MMTM: Multimodal Transfer Module for CNN Fusion (1911.08670v2)

Published 20 Nov 2019 in cs.CV and cs.LG

Abstract: In late fusion, each modality is processed in a separate unimodal Convolutional Neural Network (CNN) stream and the scores of each modality are fused at the end. Due to its simplicity late fusion is still the predominant approach in many state-of-the-art multimodal applications. In this paper, we present a simple neural network module for leveraging the knowledge from multiple modalities in convolutional neural networks. The propose unit, named Multimodal Transfer Module (MMTM), can be added at different levels of the feature hierarchy, enabling slow modality fusion. Using squeeze and excitation operations, MMTM utilizes the knowledge of multiple modalities to recalibrate the channel-wise features in each CNN stream. Despite other intermediate fusion methods, the proposed module could be used for feature modality fusion in convolution layers with different spatial dimensions. Another advantage of the proposed method is that it could be added among unimodal branches with minimum changes in the their network architectures, allowing each branch to be initialized with existing pretrained weights. Experimental results show that our framework improves the recognition accuracy of well-known multimodal networks. We demonstrate state-of-the-art or competitive performance on four datasets that span the task domains of dynamic hand gesture recognition, speech enhancement, and action recognition with RGB and body joints.

Citations (247)

View on Semantic Scholar

Summary

The paper introduces MMTM, a novel module that fuses multimodal CNN features using squeeze and excitation for improved inter-modal feature transfer.
It can integrate seamlessly with existing CNN architectures, reusing pretrained weights with minimal structural changes.
Empirical evaluations show state-of-the-art performance in tasks like gesture recognition, audio-visual speech enhancement, and action recognition.

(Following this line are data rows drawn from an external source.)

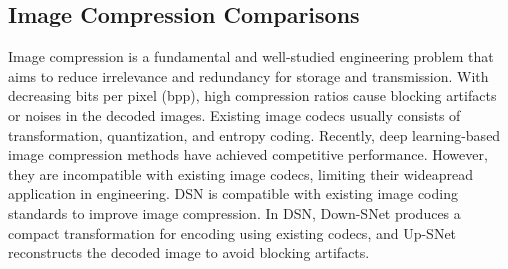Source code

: \documentclass[runningheads]{llncs}
\begin{document}
\subsection{Image Compression Comparisons}

Image compression is a fundamental and well-studied engineering problem that aims to reduce irrelevance and redundancy for storage and transmission. With decreasing bits per pixel (bpp), high compression ratios cause blocking artifacts or noises in the decoded images. Existing image codecs usually consists of transformation, quantization, and entropy coding. Recently, deep learning-based image compression methods \cite{theis2017lossy,balle2016end} have achieved competitive performance. However, they are incompatible with existing image codecs, limiting their wideapread application in engineering. DSN is compatible with existing image coding standards to improve image compression. In DSN, Down-SNet produces a compact transformation for encoding using existing codecs, and Up-SNet reconstructs the decoded image to avoid blocking artifacts.
\end{document}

Overview of "MMTM: Multimodal Transfer Module for CNN Fusion"

The paper "MMTM: Multimodal Transfer Module for CNN Fusion" introduces a novel neural network module designed to improve the fusion of multiple modalities in convolutional neural networks (CNNs). This module, termed the Multimodal Transfer Module (MMTM), facilitates the integration of different sensory inputs within a CNN framework through an innovative intermediate merging strategy, addressing challenges associated with conventional late fusion techniques.

Core Contributions

Multimodal Transfer Module (MMTM): The principal contribution of this research is the MMTM, which systematically combines information from different modalities at various stages within the CNN's hierarchical feature extraction process. The MMTM employs a dual mechanism of squeeze and excitation, adapted from unimodal contexts, to recalibrate channel-wise features based on cross-modal insights. This approach allows the fusion of modalities even when their internal feature maps have differing spatial dimensions.
Minimal Architectural Changes: A notable advantage of MMTM is its compatibility with existing CNN architectures. It can be integrated into unimodal branches with minimal structural alterations, enabling the reuse of pre-existing pretrained weights, thus facilitating ease of adoption in various applications.
Empirical Evaluation Across Domains:

The effectiveness of MMTM is demonstrated through experiments on several challenging datasets across diverse domains: - Dynamic hand gesture recognition - Audio-visual speech enhancement - Action recognition involving both RGB and skeletal data

Superior Performance: Extensive experiments indicate that MMTM achieves state-of-the-art performance or highly competitive results compared to existing methods on the evaluated datasets. This confirms the module's ability to enhance recognition and classification accuracy through improved modality fusion.

Technical Approach

Architecture of MMTM:

MMTM operates by consistently exploiting squeeze operations to generate global descriptors from spatial data, allowing it to accommodate features from diverse spatial dimensions. Following the squeeze operation, an excitation mechanism tailored for each modality recalibrates channel features, enabling efficient feature interaction and fusion between modalities.

Integration Strategy:

The design is generic, allowing integration at any level within the network's feature hierarchy. This flexibility supports experimentation with different fusion points to optimize application-specific outcomes.

Practical and Theoretical Implications

Practical Impact:

The MMTM's ability to incrementally improve baseline architectures without extensive retraining or network redesign makes it a readily applicable tool in real-world applications where leveraging multi-sensor data is crucial.

Theoretical Insights:

This work highlights the benefits of intermediate feature fusion strategies over traditional late fusion, especially in scenarios where spatial alignment of feature representations across modalities is non-trivial.

Future Directions

Potential future work includes:

Extending MMTM for even more complex multimodal integration scenarios.
Investigating the module's applicability in other domains such as autonomous driving and medical imaging, where multimodal data is common.
Exploring automated architecture search techniques to discover optimal MMTM deployment strategies within deep neural networks.

In conclusion, this paper presents a compelling method for multimodal data fusion in CNNs, demonstrating improved performance across multiple tasks through the innovative MMTM. This contribution has significant implications for the design and implementation of multimodal neural architectures in AI applications.